Claude Code's unit test generation steps

Claude Code's agentic test generation steps

  1. Ability to Run Tests: A core part of automated testing is making sure the tests actually run. While Tusk self-runs tests perfectly every time (since this element is not agentic in Tusk's case), both Cursor Agent and Claude Code had difficulties in all attempts figuring out which directory and node version to run the tests in.

    They both required additional prompting, like reminding it to run nvm use in the backend directory before running the tests. Even with this prompting, Cursor Agent would take 3-4 iterations to generate the right bash command before it could run the tests. Claude Code was much better than Cursor Agent in this department and was usually able to figure it out on its first or second attempt.

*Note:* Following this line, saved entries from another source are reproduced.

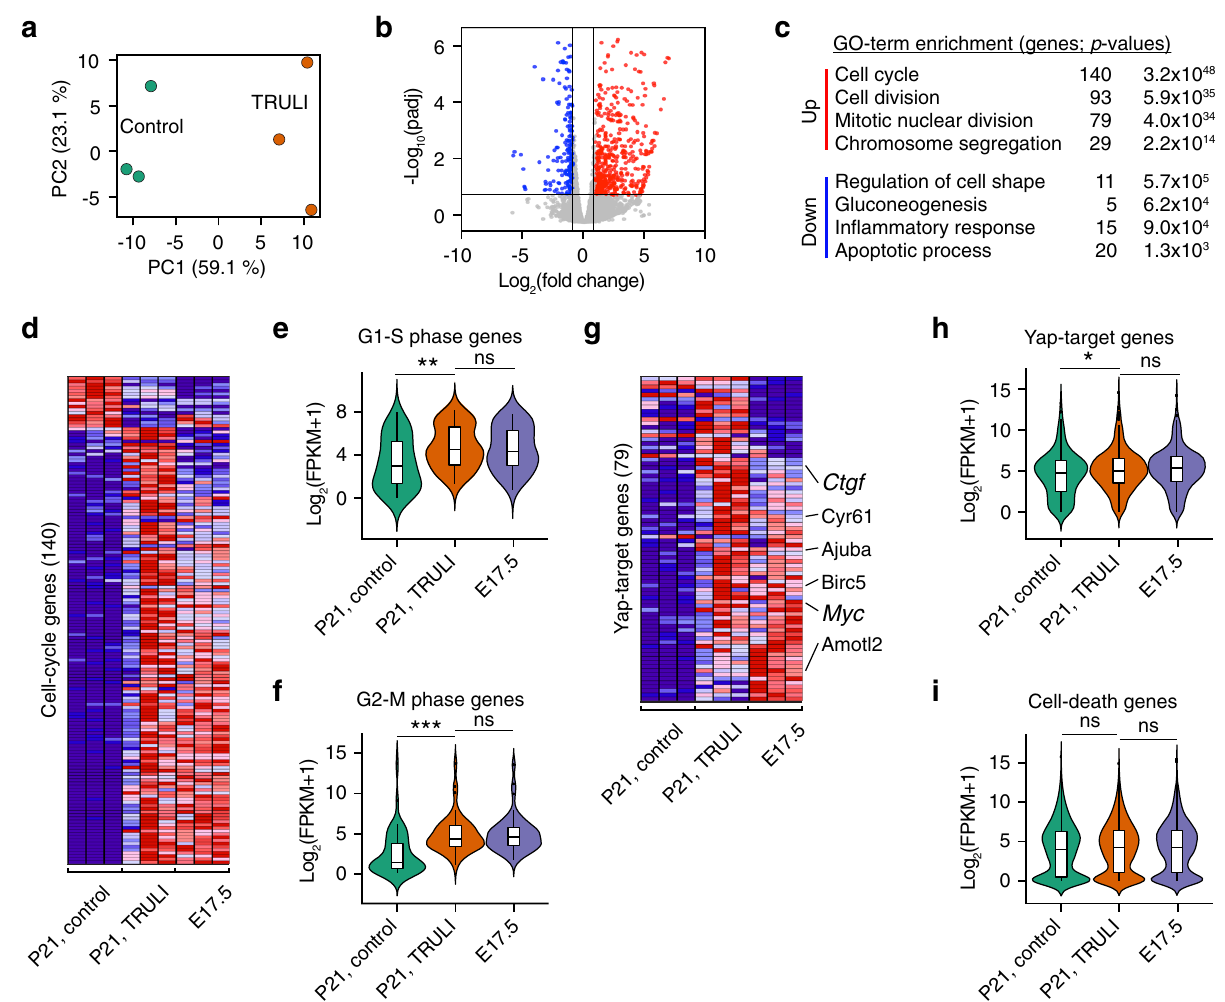
Fig. 4 Gene-expression changes evoked by TRULI treatment in utricular supporting cells. a For three experiments, principal-component analysis was performed on RNA-sequencing data obtained from utricular supporting cells after 5 days of treatment with TRULI or from control samples. The RNA-seq data are available through GEO (GSE148528). b A volcano plot visualizes the differentially expressed genes (|log 2 (fold change) | > 1; padj < 0.05). Genes upregulated after TRULI treatment compared to control are labeled in red and those downregulated in blue. c Gene-ontology (GO) analysis performed with DAVID software demonstrates that the terms associated with the cell cycle are the most enriched in the genes upregulated by TRULI, whereas the terms associated with stress are more enriched in the control gene set. A full list of differentially expressed genes identi fi ed using DEseq2 is available on request. d For three experiments, a heatmap demonstrates the relative expression levels of 140 cell-cycle genes differentially expressed between control and TRULI-treated supporting cells (false discovery rate < 0.01) in comparison to E17.5. Highly expressed genes are shown in red and genes with relatively low levels of expression are depicted in blue. e Cell-cycle genes characteristic of the S phase are signi fi cantly upregulated by TRULI ( p = 0.00349 by a two- sided Wilcoxon rank-sum test with continuity correction, n = 42 genes for each condition) to the levels found in E17.5 supporting cells ( p = 0.7781 by a two-sided Wilcoxon rank sum test with continuity correction, n = 42 genes for each condition). Box plots indicate median (middle line), 25th, 75th percentile (box) and 5th and 95th percentile (whiskers) as well as outliers (single points). f Markers of the G2-M transition are likewise upregulated ( p = 3.892 × 10 − 7 by a two-sided Wilcoxon rank sum test with continuity correction, n = 52 genes for each condition) to the levels found in E17.5 supporting cells ( p = 0.9508 by a two-sided Wilcoxon rank sum test with continuity correction, n = 42 genes for each condition). Box plots indicate median (middle line), 25th, 75th percentile (box) and 5th and 95th percentile (whiskers) as well as outliers (single points). g For three experiments, the heatmap demonstrates the relative expression levels of 79 Yap-target genes differentially expressed between control and TRULI-treated supporting cells (false discovery rate < 0.01) in comparison to E17.5 embryonic levels. h The expression of Yap-target genes is upregulated in response to TRULI ( p = 0.01807 by a two-sided Wilcoxon rank sum test with continuity correction, n = 342 genes for each condition) to the levels found in E17.5 supporting cells ( p = 0.3431 by a two-sided Wilcoxon rank sum test with continuity correction, n = 42 genes for each condition). Box plots indicate median (middle line), 25th, 75th percentile (box) and 5th and 95th percentile (whiskers) as well as outliers (single points). i In contrast, the relative level of expression for genes associated with cell death remains unchanged between controls, TRULI-treated ( p = 0.06373 by a two-sided Wilcoxon rank sum test with continuity correction, n = 2031 genes for each condition) and E17.5 supporting cells ( p = 0.6954 by a two-sided Wilcoxon rank sum test with continuity correction, n = 2031 genes for each condition). Box plots indicate median (middle line), 25th, 75th percentile (box) and 5th and 95th percentile (whiskers) as well as outliers (single points). See also Supplementary Fig.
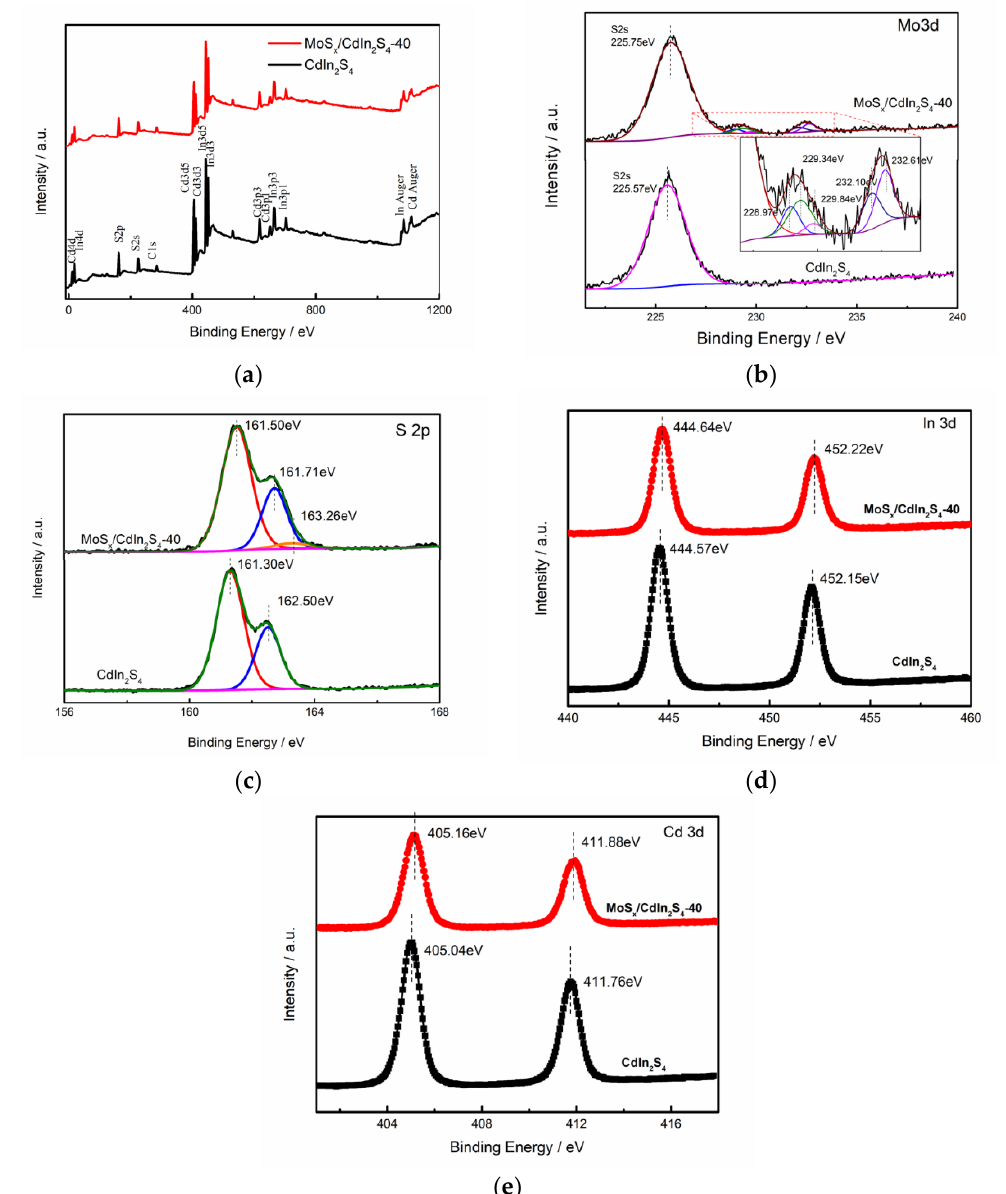
Figure 3. X-ray photoelectron spectrcopy (XPS) spectra of CdIn 2 S 4 and MoS x / CdIn 2 S 4 . Survey spectra ( a ); high-resolution spectra of Cd ( b ); In ( c ); Mo ( d ); and S ( e ).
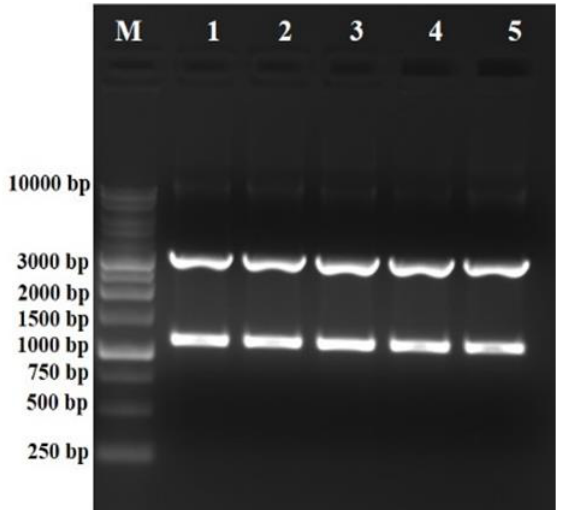
Figure 4. Screening and confirmation of positive putative clones by restriction digestion, respec- tively. Lanes 1 – 5: restriction digestion with Spe I+ Hind III released a fragment of ~1.078 kb of the phlD gene and ~3 kb fragment of pBluescript (SK+) vector backbone.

Cursor (with Gemini 2.5 Pro) having trouble running the right bash command

Cursor (w Gemini 2.5 Pro) having trouble running the test command

Final Note

Further Areas of Research:

  1. Evaluate all three agents with a larger sample size of runs and PRs

  2. Create a unit test generation benchmark along the lines of TestGenEval and TESTEVAL

  3. Use cov@k metric, proposed in the TESTEVAL paper, to measure the diversity of the agent's generated test cases

    ...cov@k measures the line/branch coverage with a subset of the generated test cases with a size of k (k < M).

  4. Propose a new metric to measure "edge case coverage," since line/branch coverage does not guarantee that edge cases are caught

This comparative analysis shows us that autonomous AI agents have advanced to a point where they can be a huge boon to software teams working on mature projects. The results beg one to imagine a "quality-first" world where no software engineer pushes code without having unit tests written.

Personally I'm very excited about engineers receiving the benefits of unit tests without the overhead of writing them manually. And while TDD may theoretically be the ideal approach, I believe the industry has come to accept that building real world products is messy and tests are often written after features are built.

Cursor Agent and Claude Code's performances show that while general-purpose AI coding agents can be helpful, they consistently miss latent bugs or affirm incorrect logic. Tusk's performance underscores the importance of using a verticalized unit testing agent to catch edge cases before they make it to production.